De entonces para acá, Besson cambió, es otro, tomó otros temas -desde Juana de Arco (99), que no tuvo el éxito esperado, hasta los Minimoys, niños que se empequeñecen para vivir aventuras en dibujos animados- y produjo una serie de películas, entre las que predominan las de acción violenta, algunas actuadas por Jason Stahtam (Revolver, 05) y Liam Nesson (Búsqueda implacable, 08). Ahora, Besson intenta sorprender con una película que le abre las puertas a festivales de cine y a la taquilla nuevamente, pero que -por lo mismo- fue esperada también por la crítica, que desafortunadamente no la ha encontrado lo suficientemente aplaudible.

La premisa de Lucy es la de una inocente y dulce -además de atractiva- estudiante que disfruta de unos días de vacaciones y vida nocturna en Taipei. Lleva apenas una semana de romance con un vivales que le pide (y luego la obliga a) que entregue un maletín a unos mafiosos liderados por un cruel Mr. Jang. El portafolio tiene varios paquetes de CPH4, una poderosa droga sintética diseñada a partir de sustancias humanas (generadas por embarazadas). La cuestión es que los mafiosos la obligan a transformarse en mula para llevar a los Estados Unidos uno de esos paquetes oculto dentro de su cuerpo. Tras recibir unos cuantos golpes en el estómago, el contenido empieza a esparcirse por su organismo convirtiéndola en algo así como una heroína digna de Marvel (desde luego, Scarlett es la Viuda Negra de los Vengadores).

A partir de ese momento, empieza a decir que siente todo porque su cerebro se expande del 10% que usa cualquier ser humano hasta el mismísimo 100%, que nadie alcanza a utilizar. Así, no sólo empieza a tener una fuerza descomunal sino también la capacidad para mover elementos con la mente y hasta manipular el accionar de otras personas; caray, aquí se ejemplifican de otra forma los sentidos de la acción de Max Weber o los motivos instrumentales de Jon Elster. Si esa premisa puede sonar ridícula, todavía más lo son las conferencias de un experto en la materia, el profesor Norman (Morgan Freeman) y ni qué hablar de los documentales que resumen las miserias, catástrofes, hallazgos y milagros de la sociedad a lo largo de los siglos; mas eso no parece importar ni molestar a nadie, porque lo que deja a la luz es la premeditación comercial de la película, que después de una idea atractiva se vuelve mera, pero decididamente, graciosa y disfrutable cinta.

Qué debes hacer >>
Di si cada afirmación concuerda con la reseña de Lucy y cita las palabras exactas que lo deciden. 1. La estudiante pasa unos días de vacaciones en Taipei. 2. Juana de Arco tuvo el éxito esperado. 3. El CPH4 se diseñó a partir de sustancias vegetales. Los registros son un material aparte de la reseña.

Datos de geometría multivista >>
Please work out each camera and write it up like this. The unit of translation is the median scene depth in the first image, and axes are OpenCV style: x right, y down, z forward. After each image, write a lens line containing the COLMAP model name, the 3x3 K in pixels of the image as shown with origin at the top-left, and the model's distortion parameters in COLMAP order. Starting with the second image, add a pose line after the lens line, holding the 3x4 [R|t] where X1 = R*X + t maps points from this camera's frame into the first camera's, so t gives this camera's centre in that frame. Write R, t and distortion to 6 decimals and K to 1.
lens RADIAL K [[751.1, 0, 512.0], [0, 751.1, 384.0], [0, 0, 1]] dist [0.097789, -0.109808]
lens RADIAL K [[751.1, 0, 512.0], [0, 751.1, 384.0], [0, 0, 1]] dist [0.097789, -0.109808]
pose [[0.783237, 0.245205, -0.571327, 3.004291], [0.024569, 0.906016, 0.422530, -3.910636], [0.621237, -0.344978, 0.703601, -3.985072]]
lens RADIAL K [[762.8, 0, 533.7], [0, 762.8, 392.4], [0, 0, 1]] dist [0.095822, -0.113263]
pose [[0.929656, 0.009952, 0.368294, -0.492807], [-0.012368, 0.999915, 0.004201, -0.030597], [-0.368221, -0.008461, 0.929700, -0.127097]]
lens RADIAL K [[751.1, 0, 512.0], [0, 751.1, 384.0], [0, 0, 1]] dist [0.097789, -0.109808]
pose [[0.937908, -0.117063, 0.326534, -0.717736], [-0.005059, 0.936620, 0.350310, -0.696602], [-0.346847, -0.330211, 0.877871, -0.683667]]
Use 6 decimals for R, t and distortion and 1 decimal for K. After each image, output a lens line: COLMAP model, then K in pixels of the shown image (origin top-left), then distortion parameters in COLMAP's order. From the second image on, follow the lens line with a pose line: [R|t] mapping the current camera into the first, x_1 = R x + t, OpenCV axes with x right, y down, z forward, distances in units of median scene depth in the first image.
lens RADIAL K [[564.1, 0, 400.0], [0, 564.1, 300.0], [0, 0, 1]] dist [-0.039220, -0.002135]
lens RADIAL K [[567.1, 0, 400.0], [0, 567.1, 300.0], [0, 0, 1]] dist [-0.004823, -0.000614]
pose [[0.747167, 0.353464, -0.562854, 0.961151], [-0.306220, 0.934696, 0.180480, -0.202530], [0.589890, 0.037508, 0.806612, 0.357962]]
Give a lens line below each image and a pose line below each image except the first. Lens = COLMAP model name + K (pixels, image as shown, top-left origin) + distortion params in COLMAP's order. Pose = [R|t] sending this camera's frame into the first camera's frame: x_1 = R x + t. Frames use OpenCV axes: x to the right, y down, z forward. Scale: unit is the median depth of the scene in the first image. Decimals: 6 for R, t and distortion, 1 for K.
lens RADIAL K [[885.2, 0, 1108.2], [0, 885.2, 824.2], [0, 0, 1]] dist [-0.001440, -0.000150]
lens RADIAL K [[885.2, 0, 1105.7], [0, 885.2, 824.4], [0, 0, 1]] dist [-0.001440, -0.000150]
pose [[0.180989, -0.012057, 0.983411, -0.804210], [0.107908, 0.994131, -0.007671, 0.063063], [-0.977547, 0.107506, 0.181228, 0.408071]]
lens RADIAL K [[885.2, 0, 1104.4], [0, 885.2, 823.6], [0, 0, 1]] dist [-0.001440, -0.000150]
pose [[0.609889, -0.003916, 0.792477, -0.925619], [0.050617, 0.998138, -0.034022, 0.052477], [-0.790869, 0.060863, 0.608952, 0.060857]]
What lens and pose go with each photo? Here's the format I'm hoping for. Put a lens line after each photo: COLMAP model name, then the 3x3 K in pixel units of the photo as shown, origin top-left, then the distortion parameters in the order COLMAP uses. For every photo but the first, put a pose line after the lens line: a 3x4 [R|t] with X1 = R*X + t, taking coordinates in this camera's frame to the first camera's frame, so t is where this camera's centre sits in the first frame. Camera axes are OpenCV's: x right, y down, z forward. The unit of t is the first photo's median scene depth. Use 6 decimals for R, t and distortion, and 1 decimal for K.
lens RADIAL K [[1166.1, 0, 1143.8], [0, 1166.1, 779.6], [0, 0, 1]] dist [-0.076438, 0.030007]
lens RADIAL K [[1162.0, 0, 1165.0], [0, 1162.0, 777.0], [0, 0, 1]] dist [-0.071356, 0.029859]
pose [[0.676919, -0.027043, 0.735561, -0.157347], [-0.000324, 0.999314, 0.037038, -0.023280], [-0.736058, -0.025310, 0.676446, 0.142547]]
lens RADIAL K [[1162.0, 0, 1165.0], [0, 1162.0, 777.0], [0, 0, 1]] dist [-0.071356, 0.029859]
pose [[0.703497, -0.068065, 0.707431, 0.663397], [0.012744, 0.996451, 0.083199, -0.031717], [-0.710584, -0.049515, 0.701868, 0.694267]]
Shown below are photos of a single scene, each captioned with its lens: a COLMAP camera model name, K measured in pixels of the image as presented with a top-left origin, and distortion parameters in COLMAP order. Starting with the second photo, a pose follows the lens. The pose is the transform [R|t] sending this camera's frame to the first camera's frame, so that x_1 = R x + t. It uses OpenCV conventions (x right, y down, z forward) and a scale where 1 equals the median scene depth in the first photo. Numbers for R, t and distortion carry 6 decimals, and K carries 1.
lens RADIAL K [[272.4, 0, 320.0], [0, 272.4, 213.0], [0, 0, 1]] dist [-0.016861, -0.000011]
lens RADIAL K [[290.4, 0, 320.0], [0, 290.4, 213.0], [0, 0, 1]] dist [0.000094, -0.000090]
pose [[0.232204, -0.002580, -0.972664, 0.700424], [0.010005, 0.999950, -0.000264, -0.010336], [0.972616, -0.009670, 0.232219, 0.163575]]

Respuesta del ejercicio >>
1. Sí: «disfruta de unos días de vacaciones y vida nocturna en Taipei».
2. No: «que no tuvo el éxito esperado».
3. No: «diseñada a partir de sustancias humanas».